===== EXCERPT PROVIDED =====

This arrangement has the disadvantage that after the switching
device 1 has been assembled and gauged, the tolerance insert 2 has
to be replaced again. To do this, the switching device 1 has to be
dismantled again and reassembled once more, i.e. in order to
assemble a different tolerance insert 2 below the spring element 6,
which is arranged below the actuation magnet 4, the actuation
magnet 4 and the spring element 6 have to be removed from the
magnet chamber 3. This is associated with a high outlay in terms of
design and time.
SUMMARY
At least one embodiment of the of the present invention is directed
to a switching device, which enables easy and fast adjustment of
the switching device after final assembly and gauging of the
switching device. The insertion or the replacement of a tolerance
insert in the magnet chamber of the switching device will be able
to be effected in a particularly simple manner without the
switching device or parts of the switching device, in particular
the actuation magnet, having to be dismantled. Furthermore, a
method will be established in at least one embodiment that makes it
possible for the switching device to be adjusted fully
automatically.
At least one embodiment of the invention is directed to a switching
device, and at least one embodiment is directed to a method.
Further features and details of embodiments of the invention will
emerge from the subclaims, the description and the drawings.
Features and details which are described in connection with the
switching device also apply of course in connection with the two
methods, and vice versa.
According to the first aspect of at least one embodiment of the
invention, a switching device, particularly a low-voltage switching
device, includes an actuation magnet provided in a magnet chamber
and fixed in the magnet chamber by at least one spring element,
having at least one displaceable switch contact and at least one
stationary switch contact, the at least one displaceable switch
contact being displaceable by the actuation magnet, the magnet
chamber having an assembly opening for inserting or removing a
tolerance insert.
A switching device of this type makes it possible for adjustment of
the switching device to be carried out after final assembly and
gauging of the switching device. This is made possible in
particular by the fact that the magnet chamber has an assembly
opening for inserting or removing a tolerance insert. In order to
insert the tolerance insert into the magnet chamber or to remove it
from this chamber, an actuation element is introduced into the
assembly opening. The actuation element grips the actuation magnet
inside the magnet chamber and presses or pulls this magnet in the
direction of the spring element arranged below the actuation
magnet.
Due to the force exerted on the spring element, the spring element
is compressed. A free space, a gap, is produced as a result in the
upper region of the magnet chamber. A tolerance insert, which is
used to adjust the switching device, can be inserted into the free
space. The tolerance insert is inserted into the free space through
the assembly opening.

===== DATASET SECTION =====

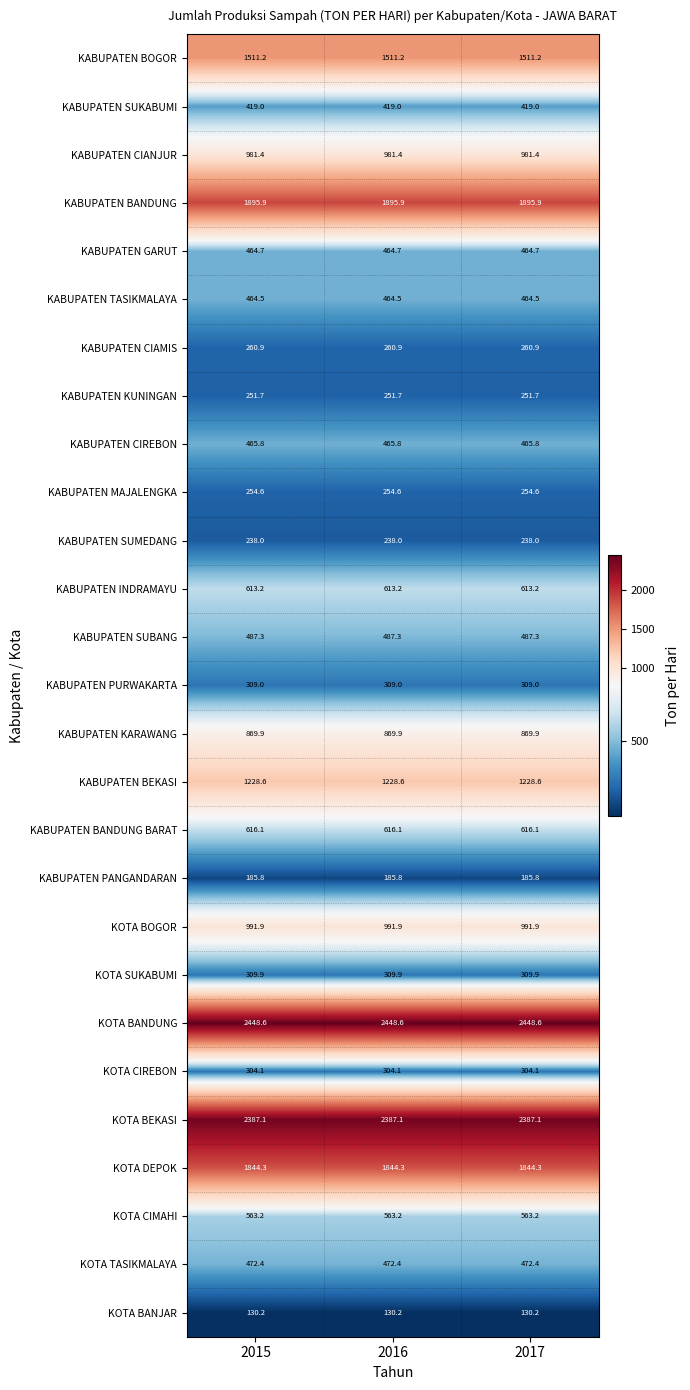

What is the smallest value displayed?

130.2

=====

**WORK TO COMPLETE:**
- A) Translate this sentence from the switching device text into German: "Due to the force exerted on the spring element, the spring element is compressed."
- B) Rewrite the switching device text from "At least one embodiment of the invention" to "and the drawings.", putting "dependent claims" in place of "subclaims".

**TASK-BY-TASK RESULTS:**
- A) Aufgrund der auf das Federelement ausgeübten Kraft wird das Federelement zusammengedrückt.

- B)
At least one embodiment of the invention is directed to a switching
device, and at least one embodiment is directed to a method.
Further features and details of embodiments of the invention will
emerge from the dependent claims, the description and the drawings.